Green Bits: September 2012
News and ideas from near and far for a healthier, more sustainable future.
by Pax Rasmussen
South Campus gets bike sharrows
“Sharrow” might be a silly word, but they’re pretty cool—especially if you’re a cyclist. A conflation of the words ‘share’ and ‘arrows,’ sharrows are those chevrons-above-bicycle markings painted in the middle of a lane—letting motorists know that the lane is used frequently by (and should be shared with) cyclists. The South Campus Drive sharrows are pre-made thermoplastic graphics melted onto the asphalt—which last longer and needs less maintenance than paint. South Campus Drive is often the only route for Univeristy of Utah bike commuters, but the road gets quite narrow in places and has almost no shoulder. It’s hoped that the sharrows markings will make the road safer and less nerve-wracking to both cyclists and motorists alike.
Salt Lake Community Solar
If you’re a homeowner, listen up: Salt Lake Community Solar is a community bulk-purchase solar initiative designed to help you overcome the logistical and financial hurdles of going solar. The group, modeled after other successful campaigns, is an initiative of the nonprofit Utah Clean Energy and is supported by Salt Lake City, Salt Lake County, the Wasatch Solar Challenge and community volunteers.
Participants in Salt Lake Community Solar will receive the following benefits:
• Significant discount pricing for residential solar installations, made possible by group purchasing power.
• Simplified and streamlined solar installation process.
• Quality projects from installers vetted by the Steering Committee.
Signup deadline is Sept. 21.
50 MPG by 2025
Last month, President Obama signed off on historic fuel efficiency standards—finalizing a program that would raise the average fuel efficiencies of new passenger vehicles to 54.5 miles per gallon by 2025. The standards set an average—not every new car will have to meet the 54.5 mark, but overall the hope is to raise the MPG of vehicles overall by nearly half what’s current.
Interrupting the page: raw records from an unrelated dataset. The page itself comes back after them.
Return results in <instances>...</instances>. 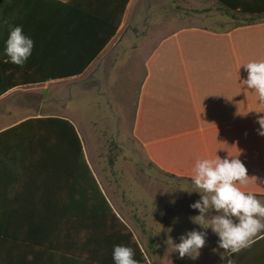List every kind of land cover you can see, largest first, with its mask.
Listing matches in <instances>:
<instances>
[{
    "label": "crops",
    "instance_id": "obj_1",
    "mask_svg": "<svg viewBox=\"0 0 264 264\" xmlns=\"http://www.w3.org/2000/svg\"><path fill=\"white\" fill-rule=\"evenodd\" d=\"M229 1L247 7L184 0V15H167L155 0L136 7L128 0L106 40L121 0H0V92L14 84L0 94V264H100L107 253L102 247L72 245L83 234L69 231L66 237L59 230L66 206L72 215L74 201L80 200L79 193L66 191L80 160L76 170L74 157L39 128L51 124L49 117L75 127L109 205L103 189L114 188L98 150L103 132L125 150L136 144L157 171L191 183L198 160L238 157L249 178L246 186H237L264 193V136L256 122L264 112L252 111L264 105L243 84L248 73L242 66L264 61V0ZM256 15L261 20L247 22ZM5 20L22 26L34 41L23 68L5 63L10 31ZM83 94L90 95L89 113L76 103ZM126 111L129 124L123 132L119 124ZM83 125L90 127L88 133ZM181 235L170 237L178 244ZM263 236L231 256L214 247L201 249L195 260H181L264 264Z\"/></svg>",
    "mask_w": 264,
    "mask_h": 264
},
{
    "label": "rangeland",
    "instance_id": "obj_2",
    "mask_svg": "<svg viewBox=\"0 0 264 264\" xmlns=\"http://www.w3.org/2000/svg\"><path fill=\"white\" fill-rule=\"evenodd\" d=\"M155 1L161 5L162 14L175 12L184 15L187 11L184 0H170L172 4L167 5L165 3L169 0ZM141 2L143 3V0H134L133 3L136 7ZM89 100L90 95L83 94L78 95L76 101L85 113L90 112ZM132 106L131 94L130 113ZM120 122V129L126 131L129 124L127 111L126 117ZM89 129L88 125L82 127L85 133H88ZM82 139L86 146L83 134ZM126 147L128 151L122 148L121 142L116 137L106 138V133L103 132L101 148L98 149L101 155L100 161L110 186L114 188L103 190L112 210L132 232L134 239L143 250L148 264H186L179 257V253L173 251V245L166 243L170 235L176 233L184 235L192 230L206 231V245L202 250L218 247L219 237L211 228L204 229L190 220V217L199 215V211L192 209L190 205L201 198L200 193L192 191L193 183L154 169L150 162L141 157L142 153L138 151L136 144L129 143ZM251 193L257 194V199L264 203V197L261 196L264 195L263 192ZM211 215H215V212H210L209 218ZM172 240L177 244L176 238ZM188 264H196V262Z\"/></svg>",
    "mask_w": 264,
    "mask_h": 264
},
{
    "label": "clouds",
    "instance_id": "obj_3",
    "mask_svg": "<svg viewBox=\"0 0 264 264\" xmlns=\"http://www.w3.org/2000/svg\"><path fill=\"white\" fill-rule=\"evenodd\" d=\"M4 24L10 29L5 42L4 55L8 58L5 63L23 68L32 54L34 41L23 33L22 26H12L8 20ZM242 66L248 73L243 84L254 90L259 103L264 105V61ZM249 112L237 114L246 116ZM256 122L260 126L258 134L264 136V115H258ZM248 178L247 168L238 157L221 159L219 156L198 160L191 178L194 185L192 191L200 193L201 198L190 205L199 211V215L190 217V220L204 229L211 228L219 237L218 247L229 256L250 248L256 242L255 237L264 233V203L253 193L242 191L237 186H246ZM213 211L215 215L209 218V213ZM206 236V231L192 230L180 236V243H173L171 237L166 243L173 245V251L178 252L180 258L187 256L195 260L206 245ZM134 255L133 249L124 245H117L113 249L115 264H138ZM221 258H225L223 254ZM228 264H232V261L229 260Z\"/></svg>",
    "mask_w": 264,
    "mask_h": 264
},
{
    "label": "trees",
    "instance_id": "obj_4",
    "mask_svg": "<svg viewBox=\"0 0 264 264\" xmlns=\"http://www.w3.org/2000/svg\"><path fill=\"white\" fill-rule=\"evenodd\" d=\"M127 2L128 0H121L117 12L114 14L112 29L108 32L106 40L114 34L119 26ZM220 2L232 9H246L245 7H247L245 5L240 6L238 4H233L229 0H220ZM259 16L260 15L251 16L247 22L261 20ZM87 64L88 63H84L80 69L75 71V74L82 72ZM13 85V83L3 85L0 94ZM48 119L51 121V124L39 128L46 129L48 133L55 138V143H59V145L64 147L68 155H70L71 160H73L74 157L76 170L78 161L80 160V168L78 169L79 173L76 171L74 180L73 177H71V187L66 189L67 194L69 191L76 196L77 193H79L80 200L78 201L76 199L74 201L75 205H73L74 211L72 215H69L66 206V217H64L63 222H59V230L63 231L66 237L68 235L67 232L69 231H75L76 235L78 233L83 234L82 238L79 239L78 242H74L72 245L83 247L97 246L105 249L107 253L105 254L104 260L99 261L100 264H115V261L113 260V249L117 245H124L132 248L135 254L134 259L138 261V264H148V261L143 255L139 244L134 239L132 232L114 213L95 178L91 174L85 161L81 140L75 127L67 119L58 117H49ZM73 182L75 183L74 186ZM78 183L80 184V189H78ZM261 240H264V236ZM65 244H70V242H66Z\"/></svg>",
    "mask_w": 264,
    "mask_h": 264
}]
</instances>
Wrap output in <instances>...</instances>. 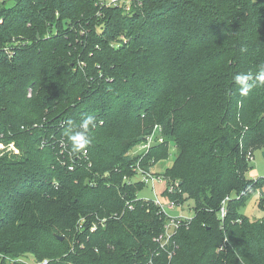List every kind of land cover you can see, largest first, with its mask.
<instances>
[{
	"label": "trees",
	"instance_id": "obj_1",
	"mask_svg": "<svg viewBox=\"0 0 264 264\" xmlns=\"http://www.w3.org/2000/svg\"><path fill=\"white\" fill-rule=\"evenodd\" d=\"M7 1L0 143L17 152L0 149V254L47 264H264V217L238 212L253 189L264 210V178H245L247 152L264 149V86L242 96L234 82L264 64V0H129L127 11L126 0ZM88 116L95 127L83 156L65 121ZM155 125L164 140L141 164L166 158L173 142L169 197L194 203L170 261L154 240L157 208L135 200L144 185L123 179L137 160L128 153Z\"/></svg>",
	"mask_w": 264,
	"mask_h": 264
},
{
	"label": "built area",
	"instance_id": "obj_2",
	"mask_svg": "<svg viewBox=\"0 0 264 264\" xmlns=\"http://www.w3.org/2000/svg\"><path fill=\"white\" fill-rule=\"evenodd\" d=\"M123 0H106V4H119L122 3ZM129 0L124 1L125 4V10L127 11L129 9ZM28 95H30V90L28 91ZM164 140L161 128L158 125H155L152 129V131L147 134L140 143H138L135 147H133L130 152L128 153L132 157H137L136 162L131 168V171L133 173V176L129 178L128 176H124L123 179L127 182V184L139 182L141 184L149 185L152 188V191L154 193L153 199H145V198H135V200L145 201L150 200L151 203L157 208V213L160 215V217L163 219V225L162 230L159 232V234L154 238L157 248L159 252H164L166 254V258L168 261L171 260L173 255L175 254V251L178 247L176 241H175V235L177 234L179 228H181L183 225L188 224L191 221V217H183V216H171L167 213V209H172L176 205H180L182 203H178L174 199H171L169 196L173 195L177 191V185L178 182H172L171 180L167 179L163 174L155 173L153 172V165H143L141 164V160L144 157V155L150 150V148L153 145L162 143ZM59 146L61 147L62 151L65 149V144L63 141L59 142ZM5 148L7 151L12 150L14 152H17L14 145L12 143L8 144L6 147L0 143V149ZM83 156L87 155V151L82 152ZM247 161L249 162L253 158V151H248L246 154ZM90 166V163L88 164ZM74 169L73 165L69 166V170ZM136 177L137 179H134ZM94 184V183H91ZM156 184L163 185V189L157 191L156 190ZM162 196V197H160ZM164 198V200L162 199ZM228 196H225L224 199L221 202V206L218 211V217L219 219L223 220L226 216V205L225 203L228 201ZM126 207L128 210H132L133 204L130 202L126 203ZM115 216H109V217H96L94 221H92L88 227L89 232L93 233L95 232L99 226H104L109 218H112ZM86 218L81 217L78 221V227L81 229L83 228L85 224ZM224 241L219 245L218 249L223 248ZM2 260H5L6 263H20V264H47L48 259H41V260H30L28 257H20V258H10V257H3L2 254H0V262ZM147 264H153L152 259L148 261Z\"/></svg>",
	"mask_w": 264,
	"mask_h": 264
},
{
	"label": "rangeland",
	"instance_id": "obj_3",
	"mask_svg": "<svg viewBox=\"0 0 264 264\" xmlns=\"http://www.w3.org/2000/svg\"><path fill=\"white\" fill-rule=\"evenodd\" d=\"M1 2V0H0ZM12 1L8 0L6 5H11ZM264 149H255L253 150V158L248 162V168L245 172V178L250 181H254L258 177L264 178V157L262 156V151ZM175 147L174 143H169V153L166 158H163L156 162L153 165V172L164 174L166 170L170 169L174 158H175ZM134 179H137L134 177ZM156 190H162L163 185L156 184ZM137 196L139 198L145 199H153L154 193L152 191L151 186L145 185L138 192ZM261 196V192L258 189H253L249 195L245 198L243 204L238 208V212L251 220H258L264 217V210L259 206V197ZM162 197V196H160ZM164 200V198H162ZM193 201L188 199L184 201L180 205L174 206L172 209H167V213L171 216H183V217H191L193 215ZM30 260L34 258L32 256H28Z\"/></svg>",
	"mask_w": 264,
	"mask_h": 264
},
{
	"label": "clouds",
	"instance_id": "obj_4",
	"mask_svg": "<svg viewBox=\"0 0 264 264\" xmlns=\"http://www.w3.org/2000/svg\"><path fill=\"white\" fill-rule=\"evenodd\" d=\"M234 82L240 86L239 93L242 96H247L256 86H264V64L258 67L254 76L252 73L237 74L234 77ZM94 127L95 119L91 116L84 118L79 123L71 118L65 121L64 135L71 144L73 152L86 151L92 142L90 131ZM74 128L78 130L73 131Z\"/></svg>",
	"mask_w": 264,
	"mask_h": 264
},
{
	"label": "water",
	"instance_id": "obj_5",
	"mask_svg": "<svg viewBox=\"0 0 264 264\" xmlns=\"http://www.w3.org/2000/svg\"><path fill=\"white\" fill-rule=\"evenodd\" d=\"M139 140H141V138H139ZM262 156L264 157V150L262 151ZM56 237H57L58 240H63V238H64L61 235H56Z\"/></svg>",
	"mask_w": 264,
	"mask_h": 264
}]
</instances>
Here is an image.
More importantly, perhaps, is one of the consequential benefits of these new standards—job creation. Across the nation, work to achieve the new standards is expected to create 570,000 new jobs—4,500 in Utah alone.
USU battery breakthrough?
The U.S. Department of Energy has awarded Utah State University a $3 million grant to develop technology that could dramatically improve the battery performance of electric vehicles. The $3 million award is part of $43 million in funding from the U.S. Department of Energy’s Advanced Research Projects Agency-Energy (ARPA-E) announced earlier last month. USU is the lead research organization on the project, and has partnered with the National Renewable Energy Laboratory in Colorado, the University of Colorado—Colorado Springs and Boulder campuses—and the Ford Motor Company. Ultimately, researchers will demonstrate their approach on a full-scale commercial Ford PHEV battery pack.
Does anyone use phone books anymore? San Francisco banned the unsolicited distribution of Yellow Pages to homes and businesses. Seattle charges a 14 cent fee for every book delivered. Salt Lake doesn’t do anything at all. If, like me, the Yellow Pages goes from your doorstep to your recycle bin, check out the National Yellow Pages Consumer Choice and Opt-Out website. Sort of like the national do-not-call list, you can log onto the website, enter your information, and stop getting paper doorstops delivered every year. Some estimates show that disposing of unwanted phonebooks costs $54 million a year and another $9 million to recycle.